Despite the negative results of study, were there any results which may lead to more trials in the future?

At the [ESMO] conference, there was some enthusiasm about IL-1β while we had the CANOPY-A readout, which is the third negative phase 3 study in the CANOPY program, evaluating canakinumab as a therapeutic for lung cancer. Charlie Swanton in his presidential discussion yesterday discussed the potential role of IL-1β as a mediator of cancer development among non-smokers. That evaluation was specifically looking at patients with EGFR mutations. While there has been this disappointing data looking at therapeutic uses of IL-1β, there was at least a glimmer of light looking in a prevention setting at this IL-1β. I think that there will be, presumably additional preclinical data, and it is certainly hoped that the biomarker data that was collected as part of both CANOPY-A as well as the other studies that were part of the CANOPY program can help guide further evaluation to elucidate the potential role of IL-1β in lung cancer tumorigenesis and potential therapeutic uses.

What do you think these data mean for the future of canakinumab?

In the end, the only sort of questions we can answer with this data are the ones that were asked. I think that this data is clear that in the setting of resected non–small cell lung cancer, this is not an attractive avenue. I don't know if that means that there are not other places where there could be therapeutic utility across cancer, but what I would say is that I would anticipate future exploration of this will rely on additional preclinical evaluation looking at the role of inflammation in lung cancer.

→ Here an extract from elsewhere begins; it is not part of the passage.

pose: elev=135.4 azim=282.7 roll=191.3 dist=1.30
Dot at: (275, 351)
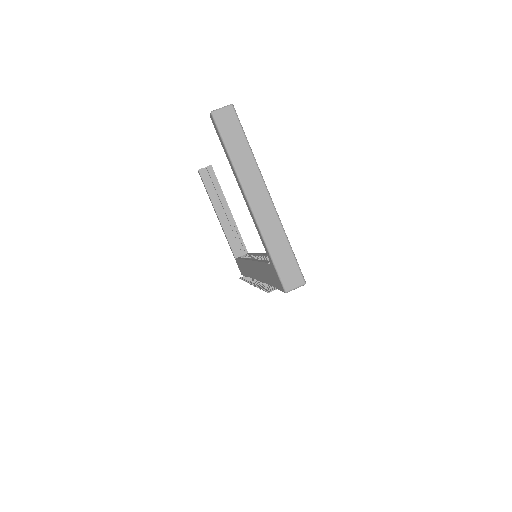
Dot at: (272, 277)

Thinking of the NSCLC space as a whole, what questions remain unanswered?

After many years of somewhat unimpressive advances or minimal advances in the setting of early stage, non–small cell lung cancer, there's been a tremendous amount of exciting data over the last few months to years looking at the role of immune checkpoint inhibitors in this early stage setting, as well as data looking at signal transduction inhibitors, and osimertinib [Tagrisso]. Still, we recommend cisplatin based chemotherapy for patients which is a sort of chemotherapeutic approach associated with a fairly high degree of toxicity. Overall, the efficacy is less than we would hope for.

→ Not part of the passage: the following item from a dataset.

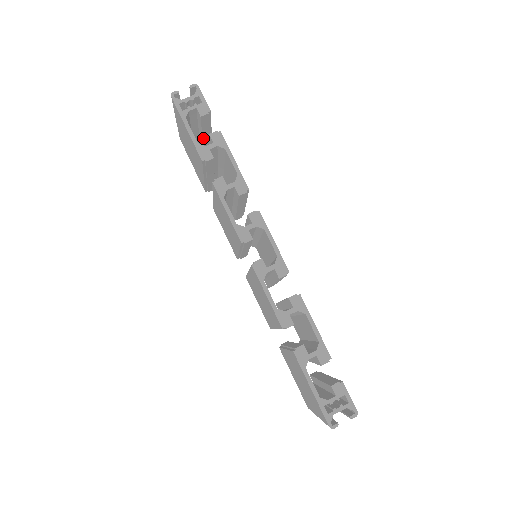
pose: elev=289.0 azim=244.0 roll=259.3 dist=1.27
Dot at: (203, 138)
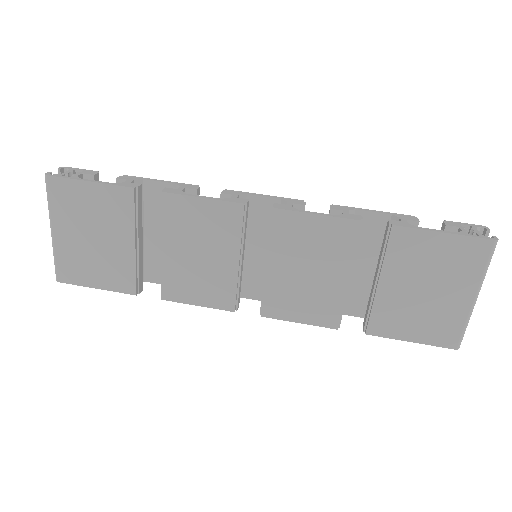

I think that an emerging question is for what to do in patients who receive neoadjuvant chemoimmunotherapy and do not have a complete response. Very nice work as part of the Checkmate-816 study [NCT02998528] showed the importance of nivolumab [Opdivo] plus chemotherapy as a potential approach that could improve outcomes in early-stage disease. The data was impressive, particularly for patients who achieved a complete pathologic response, which was about a quarter of the patients. In the other patients, it's not clear what the value was. I think 1 of the challenges that we will have is, what to do in that group of patients after they've completed their chemoimmunotherapy?